Messages

There's a few requests for this feature:
- https://github.com/opnsense/core/issues/8424
- https://github.com/opnsense/tools/issues/476

As of 25.7.2, there's no support.

Code Select Expand

Version 1.23.1
Configure line: --with-libexpat=/usr/local --with-libnghttp2 --with-ssl=/usr/local --enable-dnscrypt --disable-dnstap --with-dynlibmodule --enable-ecdsa --enable-event-api --enable-gost --with-libevent --with-pythonmodule=yes --with-pyunbound=yes ac_cv_path_SWIG=/usr/local/bin/swig LDFLAGS=-L/usr/local/lib --disable-subnet --disable-tfo-client --disable-tfo-server --with-pthreads --prefix=/usr/local --localstatedir=/var --mandir=/usr/local/share/man --infodir=/usr/local/share/info/ --build=amd64-portbld-freebsd14.3
Linked libs: libevent 2.1.12-stable (it uses kqueue), OpenSSL 3.0.17 1 Jul 2025
Linked modules: dns64 python dynlib respip validator iterator
DNSCrypt feature available


Yep, same issue spontaneous popped up overnight, with lots of SERVFAIL errors. Setup is Adguard[53] -> Unbound[53530] -> DoT[Quad9/Cloudflare].
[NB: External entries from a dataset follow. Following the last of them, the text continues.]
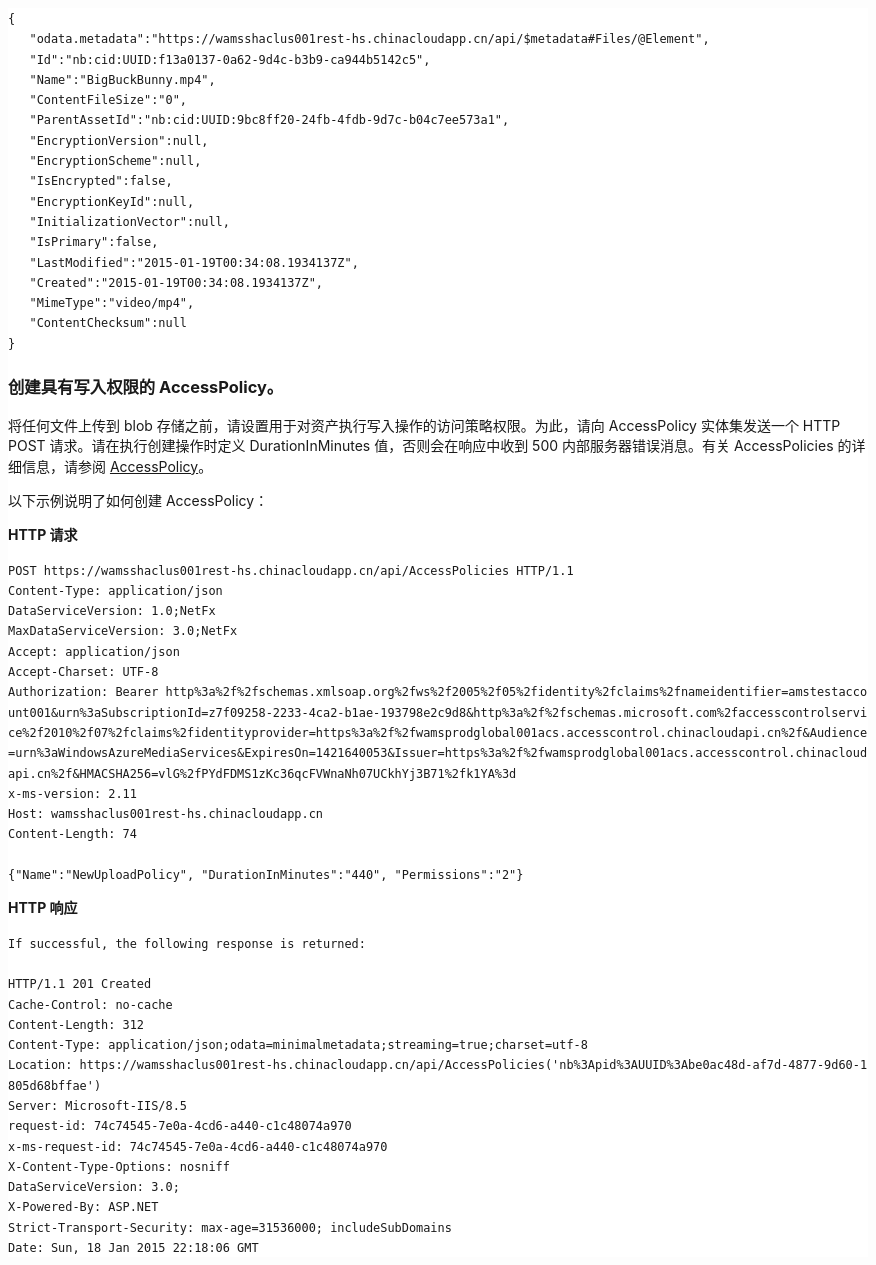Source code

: 	{  
	   "odata.metadata":"https://wamsshaclus001rest-hs.chinacloudapp.cn/api/$metadata#Files/@Element",
	   "Id":"nb:cid:UUID:f13a0137-0a62-9d4c-b3b9-ca944b5142c5",
	   "Name":"BigBuckBunny.mp4",
	   "ContentFileSize":"0",
	   "ParentAssetId":"nb:cid:UUID:9bc8ff20-24fb-4fdb-9d7c-b04c7ee573a1",
	   "EncryptionVersion":null,
	   "EncryptionScheme":null,
	   "IsEncrypted":false,
	   "EncryptionKeyId":null,
	   "InitializationVector":null,
	   "IsPrimary":false,
	   "LastModified":"2015-01-19T00:34:08.1934137Z",
	   "Created":"2015-01-19T00:34:08.1934137Z",
	   "MimeType":"video/mp4",
	   "ContentChecksum":null
	}


### 创建具有写入权限的 AccessPolicy。 

将任何文件上传到 blob 存储之前，请设置用于对资产执行写入操作的访问策略权限。为此，请向 AccessPolicy 实体集发送一个 HTTP POST 请求。请在执行创建操作时定义 DurationInMinutes 值，否则会在响应中收到 500 内部服务器错误消息。有关 AccessPolicies 的详细信息，请参阅 [AccessPolicy](http://msdn.microsoft.com/zh-cn/library/azure/hh974297.aspx)。

以下示例说明了如何创建 AccessPolicy：
		
**HTTP 请求**

	POST https://wamsshaclus001rest-hs.chinacloudapp.cn/api/AccessPolicies HTTP/1.1
	Content-Type: application/json
	DataServiceVersion: 1.0;NetFx
	MaxDataServiceVersion: 3.0;NetFx
	Accept: application/json
	Accept-Charset: UTF-8
	Authorization: Bearer http%3a%2f%2fschemas.xmlsoap.org%2fws%2f2005%2f05%2fidentity%2fclaims%2fnameidentifier=amstestaccount001&urn%3aSubscriptionId=z7f09258-2233-4ca2-b1ae-193798e2c9d8&http%3a%2f%2fschemas.microsoft.com%2faccesscontrolservice%2f2010%2f07%2fclaims%2fidentityprovider=https%3a%2f%2fwamsprodglobal001acs.accesscontrol.chinacloudapi.cn%2f&Audience=urn%3aWindowsAzureMediaServices&ExpiresOn=1421640053&Issuer=https%3a%2f%2fwamsprodglobal001acs.accesscontrol.chinacloudapi.cn%2f&HMACSHA256=vlG%2fPYdFDMS1zKc36qcFVWnaNh07UCkhYj3B71%2fk1YA%3d
	x-ms-version: 2.11
	Host: wamsshaclus001rest-hs.chinacloudapp.cn
	Content-Length: 74
	
	{"Name":"NewUploadPolicy", "DurationInMinutes":"440", "Permissions":"2"} 

**HTTP 响应**

	If successful, the following response is returned:
	
	HTTP/1.1 201 Created
	Cache-Control: no-cache
	Content-Length: 312
	Content-Type: application/json;odata=minimalmetadata;streaming=true;charset=utf-8
	Location: https://wamsshaclus001rest-hs.chinacloudapp.cn/api/AccessPolicies('nb%3Apid%3AUUID%3Abe0ac48d-af7d-4877-9d60-1805d68bffae')
	Server: Microsoft-IIS/8.5
	request-id: 74c74545-7e0a-4cd6-a440-c1c48074a970
	x-ms-request-id: 74c74545-7e0a-4cd6-a440-c1c48074a970
	X-Content-Type-Options: nosniff
	DataServiceVersion: 3.0;
	X-Powered-By: ASP.NET
	Strict-Transport-Security: max-age=31536000; includeSubDomains
	Date: Sun, 18 Jan 2015 22:18:06 GMT
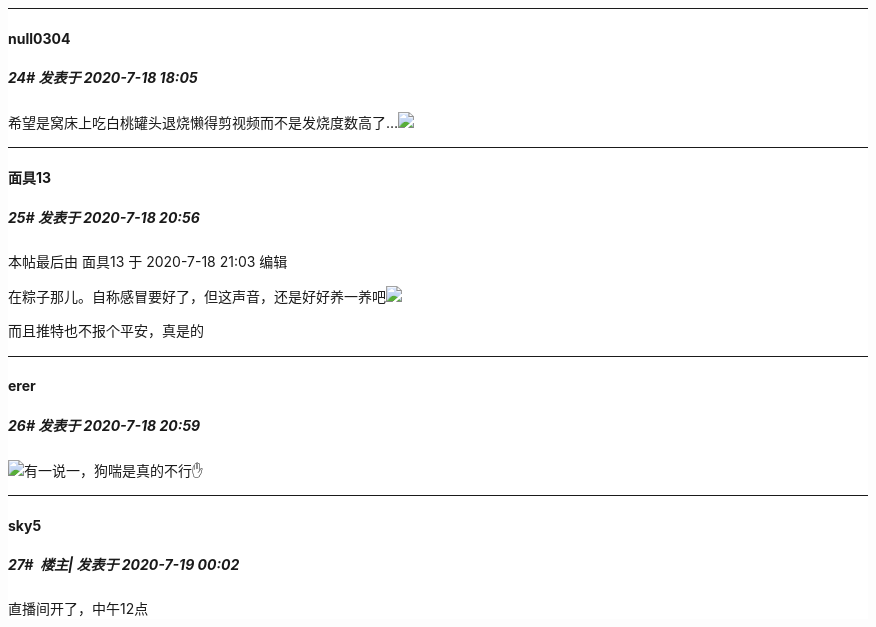 





-----

####  null0304  
##### 24#       发表于 2020-7-18 18:05




希望是窝床上吃白桃罐头退烧懒得剪视频而不是发烧度数高了…<img src="https://static.saraba1st.com/image/smiley/face2017/187.png" referrerpolicy="no-referrer">







-----

####  面具13  
##### 25#       发表于 2020-7-18 20:56



 本帖最后由 面具13 于 2020-7-18 21:03 编辑 

在粽子那儿。自称感冒要好了，但这声音，还是好好养一养吧<img src="https://static.saraba1st.com/image/smiley/face2017/018.png" referrerpolicy="no-referrer">

而且推特也不报个平安，真是的







-----

####  erer  
##### 26#       发表于 2020-7-18 20:59



<img src="https://static.saraba1st.com/image/smiley/face2017/067.png" referrerpolicy="no-referrer">有一说一，狗喘是真的不行✋







-----

####  sky5  
##### 27#         楼主| 发表于 2020-7-19 00:02




直播间开了，中午12点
Recent OPNsense update v25.7.1 -> v25.7.2 about 4 days ago.

Unbound errors reported:

Code Select Expand

unbound dns error: ssl handshake cert error: hostname mismatch
unbound error: ssl handshake failed crypto error:0A000086:SSL routines::certificate verify failed
dns unbound all the configured stub or forward servers failed, at zone got SERVFAIL

Similar errors report previously did not help (tls-cert-bundle was already set in dot.conf).

https://forum.opnsense.org/index.php?topic=41553.0 SSL Handshake errors between unbound and DNS overTLS enabled forwarders

Fortunately, I just set up AdGuard as primary DNS over DoH/DoT (rather than forwarding to Unbound), but still can't figure out Unbound's underlying DoT issue. I'd prefer to keep using Unbound because configuration, documentation, and security is well known compared to AdGuard.